Like his previous budgets, Paul Ryan’s new budget pockets Affordable Care Act savings and revenue as well as revenue from the fiscal cliff tax deal and nominally devotes them to deficit reduction.
However, as in previous budgets, he proposes scrapping the existing progressive income tax rate structure in favor of a system with two-brackets, without identifying how he’d broaden the revenue base. Specifically, he drops the top marginal rate dramatically from 39.6 percent to 25 percent, which is a huge boon to people with high incomes, but pretty meaningless if you’re in the middle class.

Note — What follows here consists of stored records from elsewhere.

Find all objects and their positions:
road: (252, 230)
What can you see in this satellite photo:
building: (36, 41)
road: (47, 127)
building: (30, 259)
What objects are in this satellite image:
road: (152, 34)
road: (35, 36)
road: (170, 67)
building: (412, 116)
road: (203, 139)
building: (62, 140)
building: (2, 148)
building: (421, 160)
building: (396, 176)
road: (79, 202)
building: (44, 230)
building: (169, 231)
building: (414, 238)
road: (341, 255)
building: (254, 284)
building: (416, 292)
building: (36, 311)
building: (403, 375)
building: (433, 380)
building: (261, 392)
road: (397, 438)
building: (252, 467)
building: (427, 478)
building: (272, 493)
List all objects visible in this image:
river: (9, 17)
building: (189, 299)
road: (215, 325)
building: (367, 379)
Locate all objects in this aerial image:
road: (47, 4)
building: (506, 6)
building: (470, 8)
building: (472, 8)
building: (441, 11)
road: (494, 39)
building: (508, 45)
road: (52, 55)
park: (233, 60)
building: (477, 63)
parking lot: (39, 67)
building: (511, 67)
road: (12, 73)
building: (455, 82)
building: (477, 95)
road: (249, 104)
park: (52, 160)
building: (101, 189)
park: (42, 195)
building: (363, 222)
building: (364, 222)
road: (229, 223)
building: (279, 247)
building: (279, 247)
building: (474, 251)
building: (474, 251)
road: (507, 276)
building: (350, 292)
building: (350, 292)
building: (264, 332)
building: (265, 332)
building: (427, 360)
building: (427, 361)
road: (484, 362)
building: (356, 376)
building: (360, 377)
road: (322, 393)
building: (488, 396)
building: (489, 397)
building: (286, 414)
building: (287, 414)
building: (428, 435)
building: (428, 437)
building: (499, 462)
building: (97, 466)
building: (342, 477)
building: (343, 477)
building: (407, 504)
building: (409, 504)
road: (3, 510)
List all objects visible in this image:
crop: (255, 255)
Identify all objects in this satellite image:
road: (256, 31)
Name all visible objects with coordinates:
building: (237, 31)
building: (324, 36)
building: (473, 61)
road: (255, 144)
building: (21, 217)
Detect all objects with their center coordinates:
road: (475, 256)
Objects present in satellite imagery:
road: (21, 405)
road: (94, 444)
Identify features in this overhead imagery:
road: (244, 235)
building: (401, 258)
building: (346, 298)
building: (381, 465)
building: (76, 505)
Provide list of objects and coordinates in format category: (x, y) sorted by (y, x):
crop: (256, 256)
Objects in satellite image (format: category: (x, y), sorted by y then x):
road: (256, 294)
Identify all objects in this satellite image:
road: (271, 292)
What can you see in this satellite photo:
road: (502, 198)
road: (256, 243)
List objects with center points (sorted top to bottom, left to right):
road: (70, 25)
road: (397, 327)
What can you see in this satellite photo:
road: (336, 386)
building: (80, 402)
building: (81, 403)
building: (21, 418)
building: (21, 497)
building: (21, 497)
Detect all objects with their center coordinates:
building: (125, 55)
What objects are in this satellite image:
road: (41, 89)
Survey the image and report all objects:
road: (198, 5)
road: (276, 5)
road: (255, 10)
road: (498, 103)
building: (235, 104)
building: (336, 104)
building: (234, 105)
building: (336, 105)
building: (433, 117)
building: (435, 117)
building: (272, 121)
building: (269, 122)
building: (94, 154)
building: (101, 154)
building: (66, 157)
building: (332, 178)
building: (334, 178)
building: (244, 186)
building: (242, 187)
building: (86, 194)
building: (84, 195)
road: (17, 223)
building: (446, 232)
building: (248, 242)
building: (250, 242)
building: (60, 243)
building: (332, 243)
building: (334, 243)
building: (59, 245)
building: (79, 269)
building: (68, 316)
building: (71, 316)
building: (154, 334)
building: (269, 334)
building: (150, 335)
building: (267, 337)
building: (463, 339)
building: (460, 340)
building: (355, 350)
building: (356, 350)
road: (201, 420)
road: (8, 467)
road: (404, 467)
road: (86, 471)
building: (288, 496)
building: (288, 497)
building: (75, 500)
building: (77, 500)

As in previous budgets, he doesn’t identify which tax expenditures he’d limit or eliminate to make his overall tax reforms revenue neutral, but as we learned during the presidential campaign, we know this likely means a middle-income tax increase.
As in previous budgets he calls for turning Medicare into a voucher program, but only after 10 years, so that current seniors — who of course are overwhelmingly Republican but overwhelmingly support Medicare as it is — are held harmless
As in previous budgets he repeals the rest of the Affordable Care Act.
As in previous budgets he calls for cutting Medicaid spending by an enormous amount and turning it into a block grant program to be administered by the states.
As in previous budgets he proposes huge but unidentified cuts to other domestic programs, which by and large benefit the poor and middle class.
The savings from these cuts would be used in part to turn off sequestration for defense spending only. The rest would be used to balance the budget.
That’s why I called it new budget, same as the old budget. Today’s a day for congressional reporters in Washington to dust off the stories they wrote last March, plug in a few updated numbers and treat it as a big news event.
But really the news is that there’s nothing new here. The budget was the GOP’s big opportunity to tell the public what they plan to change, and what they’ve come back with is: hardly anything.
Now it’s true that most GOP leaders no longer labor under the misapprehension that any of this will become law in the near future. In a real way the whole thing is a sop to rank and file conservatives who haven’t come to grips with that reality. And if Republicans think they can mollify the right with a platonic version of the Ryan budget and then pivot quickly to other issues and avoid becoming defined once again by the values that budget lays out, they’re free to try.
But I think this is all much more likely to reinforce bad habits than satisfy conservatives and allow the national party to turn to other issues. There’s a very short line connecting the Republican budget and the view that half the people in the country are takers, lulled into complacency by liberal safety net policies. If the GOP rank and file feels it needs to pass a budget like this to satisfy its ideological cravings, then it’s a safe bet that attacks on “the 47 percent” and similar faux pas will return in coming campaigns.
I may be wrong, but I don’t think cosponsoring a comprehensive immigration reform bill will do much of anything to repair the damage the GOP continues to do to itself by not shaking that habit.